How do you manage that?  Our dogs are not allowed on the couch, but the kittens... that's another story!

Our two kittens are proving to be impossible to keep off the counter tops or the table.  I've sprayed them with the spray bottle hundreds of times, and they just jump right back up.  Sometimes right in front of me, spray bottle in hand, 30 seconds after spraying them off the counter the first time!  Over and over and over and over.  What gets me is that they KNOW they're not supposed to be up there.  If I walk into the kitchen, they usually jump down pretty quick.
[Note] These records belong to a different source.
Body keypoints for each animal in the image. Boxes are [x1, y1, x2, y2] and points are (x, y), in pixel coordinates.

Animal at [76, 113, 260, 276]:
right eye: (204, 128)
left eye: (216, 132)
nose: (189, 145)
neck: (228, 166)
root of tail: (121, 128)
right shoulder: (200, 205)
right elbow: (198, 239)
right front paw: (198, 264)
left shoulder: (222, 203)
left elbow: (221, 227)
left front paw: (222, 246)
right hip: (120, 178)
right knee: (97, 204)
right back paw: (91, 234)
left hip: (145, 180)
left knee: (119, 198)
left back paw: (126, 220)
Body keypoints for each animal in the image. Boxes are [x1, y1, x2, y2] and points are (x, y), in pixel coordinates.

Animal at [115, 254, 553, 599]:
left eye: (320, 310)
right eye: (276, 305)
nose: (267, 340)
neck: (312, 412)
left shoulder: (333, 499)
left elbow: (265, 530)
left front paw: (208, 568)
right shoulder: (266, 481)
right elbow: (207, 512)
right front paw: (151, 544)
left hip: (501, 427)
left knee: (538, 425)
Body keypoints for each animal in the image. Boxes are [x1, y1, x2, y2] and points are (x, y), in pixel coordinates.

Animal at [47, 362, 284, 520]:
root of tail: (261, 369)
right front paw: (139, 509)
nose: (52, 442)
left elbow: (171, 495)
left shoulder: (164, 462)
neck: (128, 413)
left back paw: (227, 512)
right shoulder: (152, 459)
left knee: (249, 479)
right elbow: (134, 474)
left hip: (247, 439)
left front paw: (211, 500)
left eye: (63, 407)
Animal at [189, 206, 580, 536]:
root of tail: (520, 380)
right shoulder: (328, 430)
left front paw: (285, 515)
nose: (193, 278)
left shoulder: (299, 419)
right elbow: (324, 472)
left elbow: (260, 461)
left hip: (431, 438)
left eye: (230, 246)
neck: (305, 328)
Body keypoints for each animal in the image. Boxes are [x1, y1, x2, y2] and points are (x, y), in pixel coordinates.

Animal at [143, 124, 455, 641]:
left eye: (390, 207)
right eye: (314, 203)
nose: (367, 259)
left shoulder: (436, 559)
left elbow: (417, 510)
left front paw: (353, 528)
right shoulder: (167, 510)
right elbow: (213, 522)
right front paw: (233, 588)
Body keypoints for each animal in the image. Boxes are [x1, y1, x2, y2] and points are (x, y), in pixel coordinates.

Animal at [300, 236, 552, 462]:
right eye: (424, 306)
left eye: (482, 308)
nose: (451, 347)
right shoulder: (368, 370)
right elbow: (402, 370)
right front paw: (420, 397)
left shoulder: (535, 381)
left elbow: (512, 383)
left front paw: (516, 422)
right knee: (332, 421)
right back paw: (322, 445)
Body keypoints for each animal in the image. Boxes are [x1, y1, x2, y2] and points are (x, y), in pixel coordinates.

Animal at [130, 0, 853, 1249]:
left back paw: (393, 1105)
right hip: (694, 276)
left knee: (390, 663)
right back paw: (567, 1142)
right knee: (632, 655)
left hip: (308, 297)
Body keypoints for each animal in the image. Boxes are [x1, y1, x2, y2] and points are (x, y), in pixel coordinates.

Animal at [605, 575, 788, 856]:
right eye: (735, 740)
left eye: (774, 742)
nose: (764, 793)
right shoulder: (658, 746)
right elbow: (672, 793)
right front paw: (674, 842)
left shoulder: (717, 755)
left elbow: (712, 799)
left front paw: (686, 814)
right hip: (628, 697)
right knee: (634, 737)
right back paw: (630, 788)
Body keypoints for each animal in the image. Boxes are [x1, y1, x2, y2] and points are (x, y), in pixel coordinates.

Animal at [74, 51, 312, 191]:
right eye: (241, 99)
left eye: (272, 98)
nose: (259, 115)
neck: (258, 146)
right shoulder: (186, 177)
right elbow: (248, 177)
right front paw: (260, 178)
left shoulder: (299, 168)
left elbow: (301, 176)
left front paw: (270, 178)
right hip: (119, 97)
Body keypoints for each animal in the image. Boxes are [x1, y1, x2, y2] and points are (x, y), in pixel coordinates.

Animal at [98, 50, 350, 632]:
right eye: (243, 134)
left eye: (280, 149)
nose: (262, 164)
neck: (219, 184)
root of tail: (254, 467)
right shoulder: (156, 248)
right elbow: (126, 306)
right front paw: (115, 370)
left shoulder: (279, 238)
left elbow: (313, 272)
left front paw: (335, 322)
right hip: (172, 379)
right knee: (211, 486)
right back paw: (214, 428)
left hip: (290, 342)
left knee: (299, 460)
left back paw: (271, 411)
I don't see any way to keep them off the couches, especially being gone at work for 10-12 hours at a time.

Any suggestions on keeping cats off tables and counters?

-SF


----------



## crs7200 (Mar 16, 2009)

boxers are funny. I get a kick out of the way they come at you in the shape of a horse shoe.  Butt and head at the same time all the while begging for attention.  Nice pup.


----------



## Tessa (Mar 19, 2009)

I am SO SO SO glad that the ears aren't clipped.  Kudos for that!!


----------



## ashpanannie (Mar 19, 2009)

Actually, Slyferret, I do not try to keep the cats off of the couch unless I want to use it.  But if you provide one of those carpeted cat play towers with the bed on top for them, you'll find they prefer that to anyplace else other than your wood rack.

Keeping cats off the kitchen counters and table requires loudly yelling 'NO', stomping and assault with a rolled newspaper each and every time.  I will relentlessly chase a kitten/cat down and swat it even if it tries to run and hide.  It does not take long for them to never dare do this when I am home, and when I am not, I find that lightly taping bubble wrap on the surfaces puts an end to their desire to get up there.  My adult indoor cats never, never get on the counters or table.  They are not one bit afraid of me either, because I am a petter and food dispenser.  The are very loving ankle rubbers.

The rolled newspaper advice is, of course, my thing to do with pups as well.  Go on a serious war path with that paper, each and EVERY time they are caught being bad, and you'll win your way in the end!


----------



## Dix (Mar 20, 2009)

Nice pup  Back in the puppy biz myself after 25 years, you forget how much energy they have !








			
				SlyFerret said:
			
		

> ashpanannie said:
> 
> 
> 
> ...



I never feed them off of the counters. Even their cat food gets "served" from the island. That and a stern "NO", and a toss on the floor a few times usually does it.

I often wonder what the neighbors think, in the spring, when the windows are open, when they hear me yell  (or is it roar?) "Get OFF MY kitchen counters "


----------



## Highbeam (Mar 20, 2009)

I didn't believe it when they told me but boxers.... have gas.

We're using the vet recommended feed and she has pretty solid poos so she's not unhealthy just has a bit of character.


----------



## HittinSteel (Mar 20, 2009)

Great looking pup and yes Boxers like to "bark" from the other end!


----------



## jlow (Mar 27, 2009)

My dudes!!  Cody (9) & Rusty (6).


----------



## mikepinto65 (Mar 28, 2009)

Highbeam said:
			
		

> I didn't believe it when they told me but boxers.... have gas.
> 
> We're using the vet recommended feed and she has pretty solid poos so she's not unhealthy just has a bit of character.




Try this food out, you have to order it online but its worth it...great ingredients. 

http://www.frrco.com/

Not to familiar with boxers, but if they are susceptible to skin allergies they have a great wheat free mix made of trout and potato.
None of their food have corn in them either, which in my opinion is a unnecessary filler used only to cut costs....not to mention hardly no nutritional value for a dog either.


----------



## bill*67 (Mar 29, 2009)

thats a beautiful dog! thank god you didnt do the ears! i know what ya mean by gas, my bulldog never seen a bean in her life , but if i lit a match behind her she'd make it to the moon.  the perfect companion and watchdog, i'm sure she wont let you down.


----------



## Adios Pantalones (Mar 30, 2009)

What a sweetheart- good on ya for not clipping the ears.  

Dog people get the excitement


----------



## Jags (Mar 30, 2009)

As a sure fire way to keep dogs (not sure about cats) off of a couch or bed, lay a couple of sheets of aluminum foil across the cushion.  Dogs HATE that, and will not get on it.

Good looking pup.  Boxers are cool.


----------



## Highbeam (Apr 12, 2009)

Dang these pups grow fast. She does seem to like chasing the chickens around but hasn't actually killed one and she has about outgrown the harness. Despite her laziness (not really), she is growing some big muscle mass and a broad chest.


----------



## Later (Apr 12, 2009)

As you can see from my avatarmy wife and I are proud owners of a lazy, heat loving Clumber Spaniel - quite a laid back guy!


----------